MATERIAL PROVIDED:
BEGIN

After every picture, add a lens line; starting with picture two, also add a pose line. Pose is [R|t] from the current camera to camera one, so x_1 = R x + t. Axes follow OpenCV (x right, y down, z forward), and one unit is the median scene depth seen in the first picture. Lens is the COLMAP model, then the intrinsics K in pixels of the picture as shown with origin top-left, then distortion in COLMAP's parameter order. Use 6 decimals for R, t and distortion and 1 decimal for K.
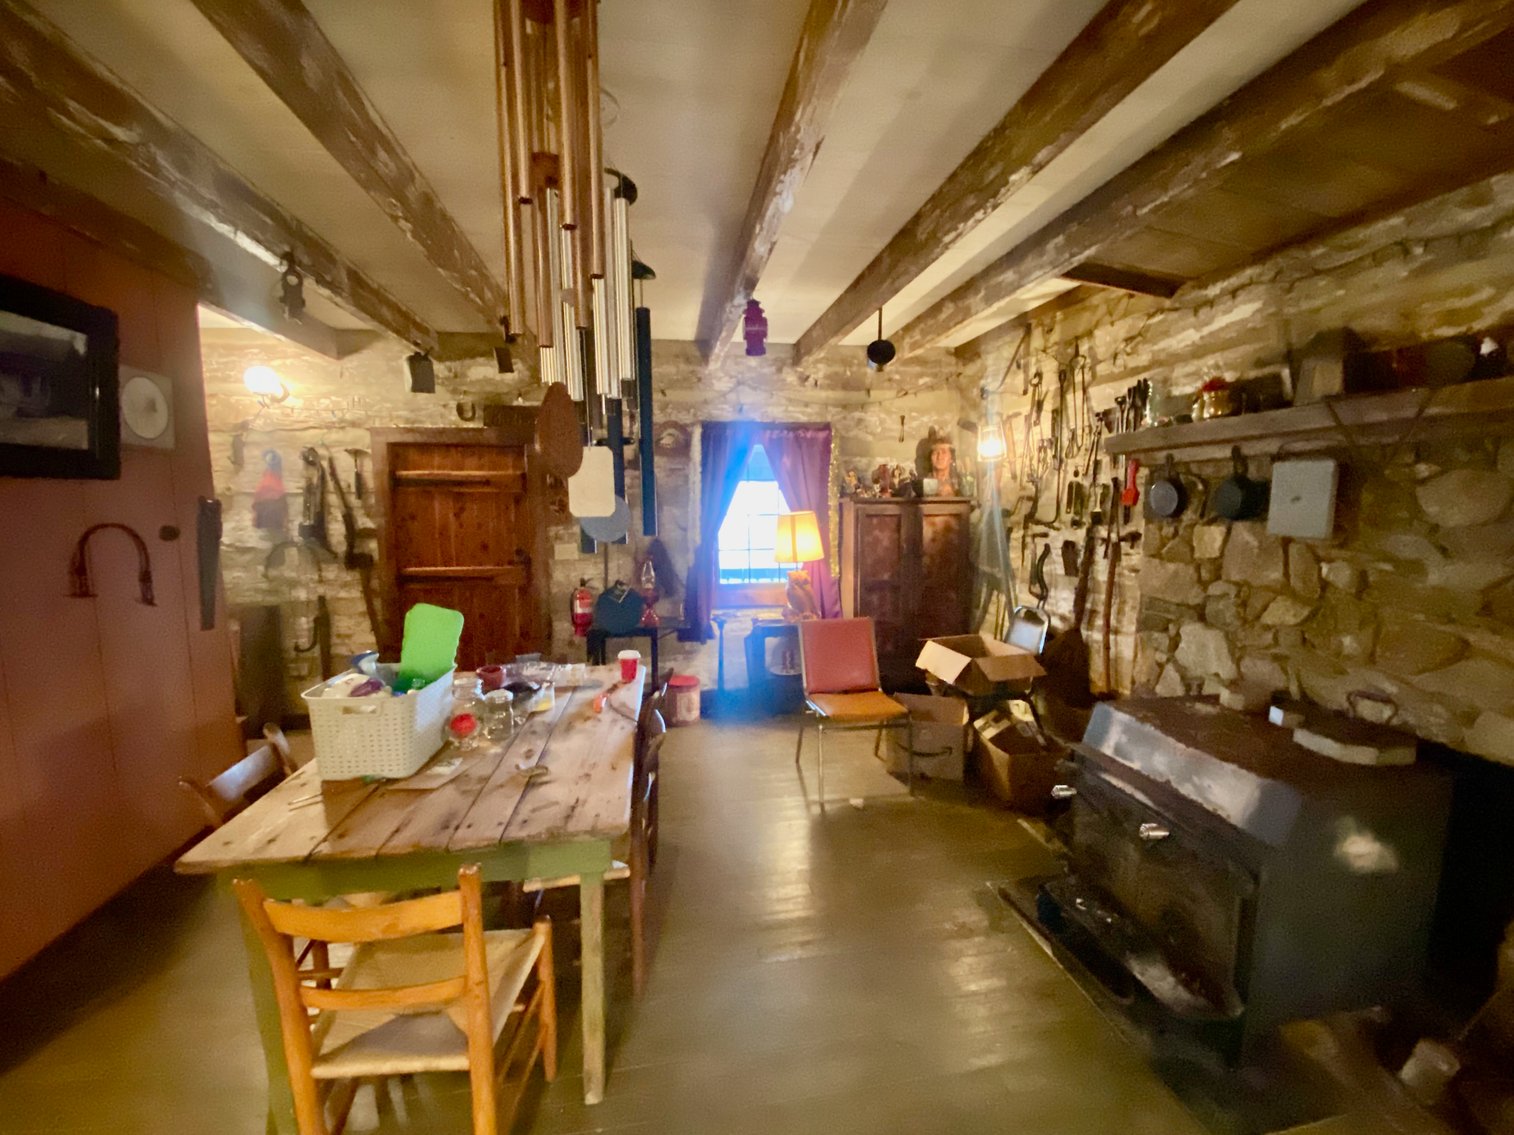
lens RADIAL K [[618.2, 0, 748.1], [0, 618.2, 574.3], [0, 0, 1]] dist [0.059718, -0.042164]
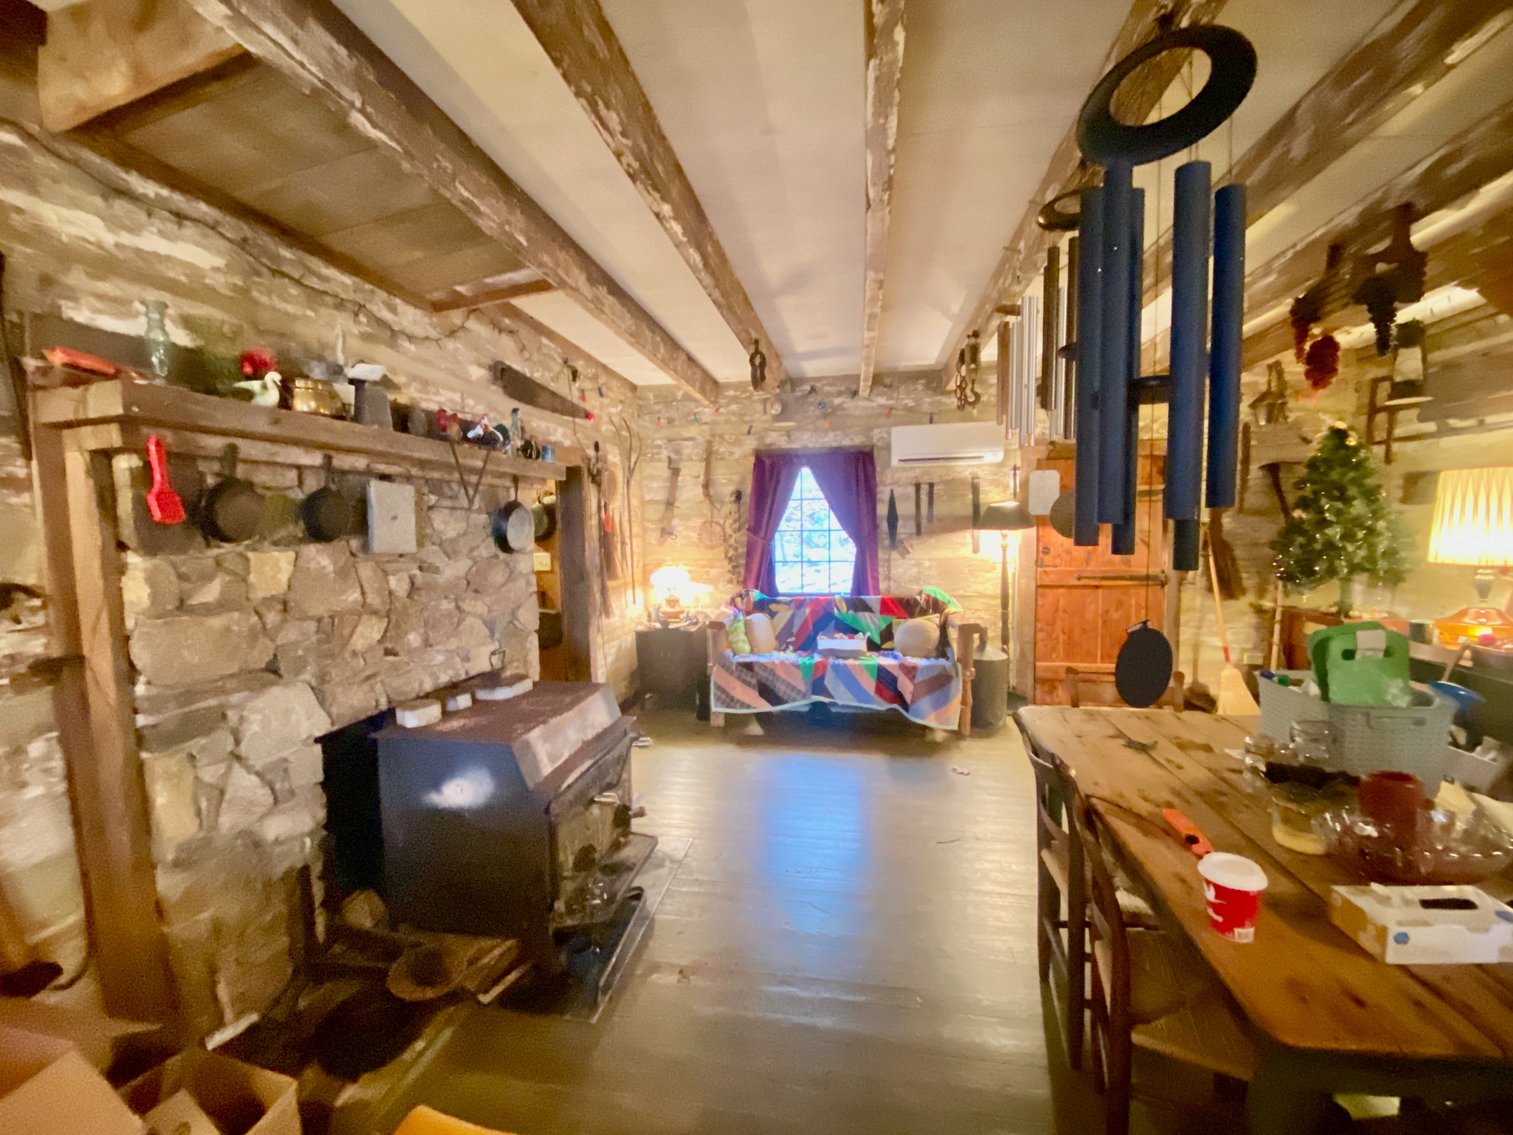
lens RADIAL K [[617.8, 0, 747.6], [0, 617.8, 574.3], [0, 0, 1]] dist [0.059718, -0.042164]
pose [[-0.945928, 0.000272, 0.324376, -0.041713], [0.060201, 0.982774, 0.174733, -0.166597], [-0.318741, 0.184813, -0.929650, 1.721749]]
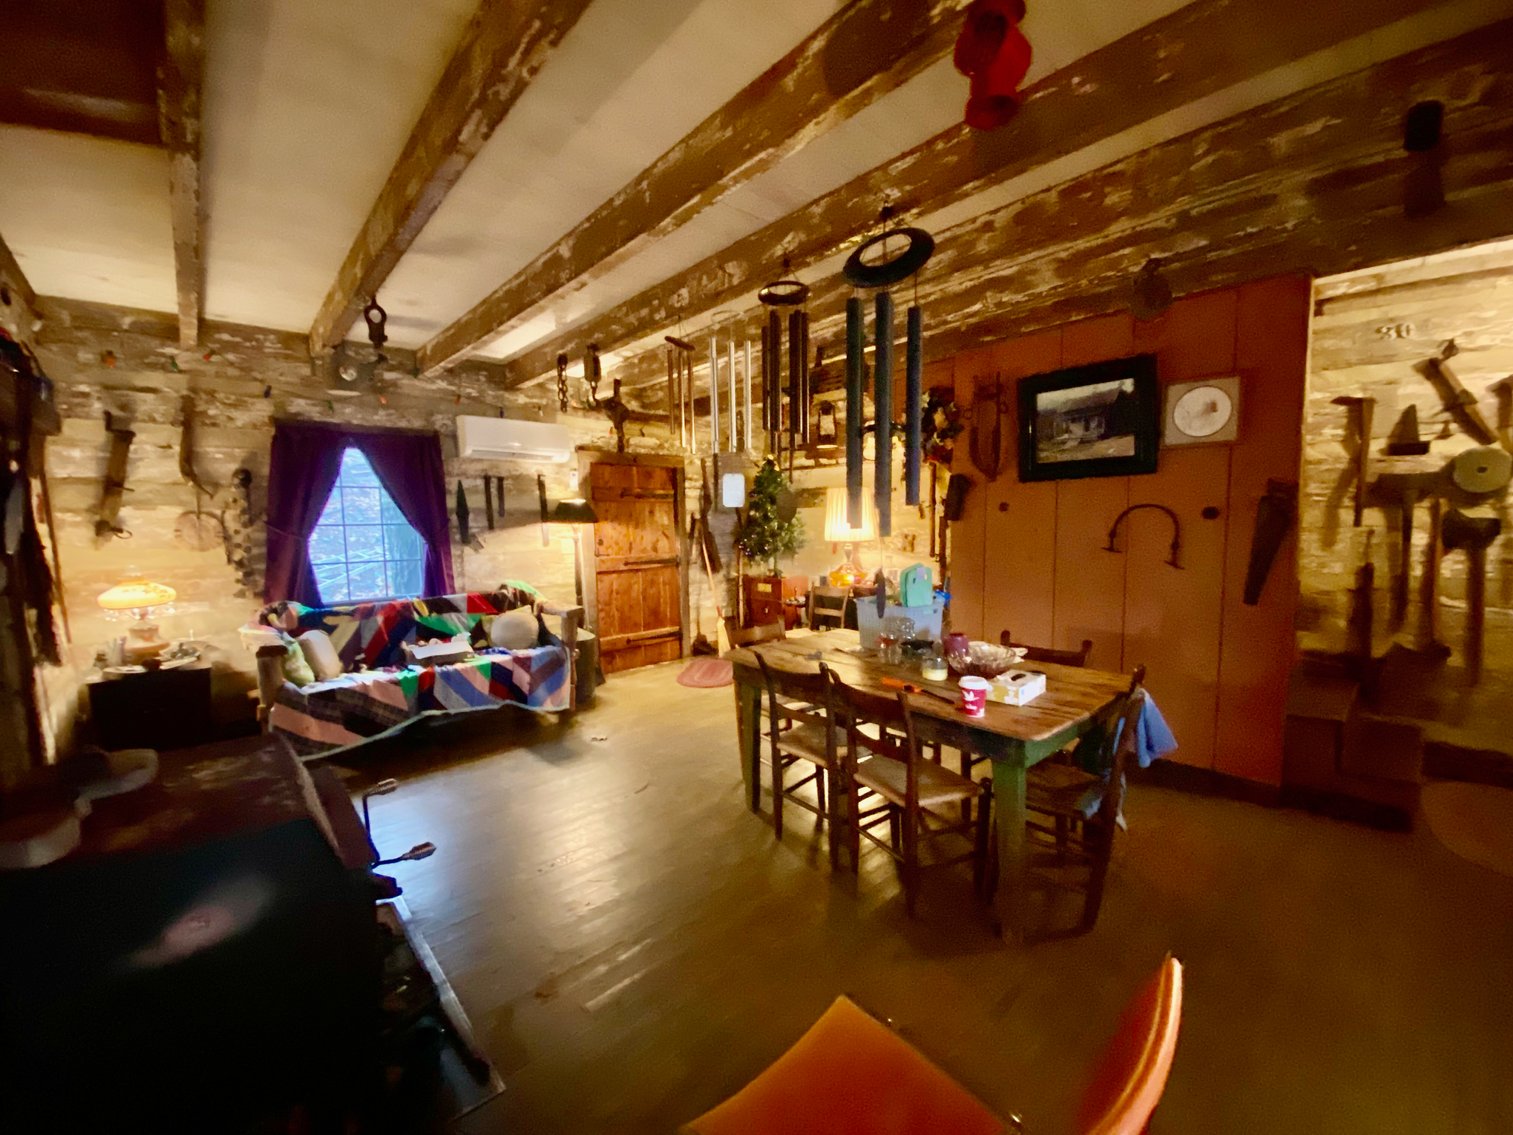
lens RADIAL K [[617.8, 0, 747.6], [0, 617.8, 574.3], [0, 0, 1]] dist [0.059718, -0.042164]
pose [[-0.834705, 0.072012, -0.545969, 0.555098], [-0.036183, 0.982099, 0.184855, -0.162644], [0.549508, 0.174054, -0.817157, 1.754957]]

END

ABOUT THIS EXERCISE:
Your answer must consist of the entries, unchanged, with no pictures in it.

ANSWER FOR THE TASK:
After every picture, add a lens line; starting with picture two, also add a pose line. Pose is [R|t] from the current camera to camera one, so x_1 = R x + t. Axes follow OpenCV (x right, y down, z forward), and one unit is the median scene depth seen in the first picture. Lens is the COLMAP model, then the intrinsics K in pixels of the picture as shown with origin top-left, then distortion in COLMAP's parameter order. Use 6 decimals for R, t and distortion and 1 decimal for K.
lens RADIAL K [[618.2, 0, 748.1], [0, 618.2, 574.3], [0, 0, 1]] dist [0.059718, -0.042164]
lens RADIAL K [[617.8, 0, 747.6], [0, 617.8, 574.3], [0, 0, 1]] dist [0.059718, -0.042164]
pose [[-0.945928, 0.000272, 0.324376, -0.041713], [0.060201, 0.982774, 0.174733, -0.166597], [-0.318741, 0.184813, -0.929650, 1.721749]]
lens RADIAL K [[617.8, 0, 747.6], [0, 617.8, 574.3], [0, 0, 1]] dist [0.059718, -0.042164]
pose [[-0.834705, 0.072012, -0.545969, 0.555098], [-0.036183, 0.982099, 0.184855, -0.162644], [0.549508, 0.174054, -0.817157, 1.754957]]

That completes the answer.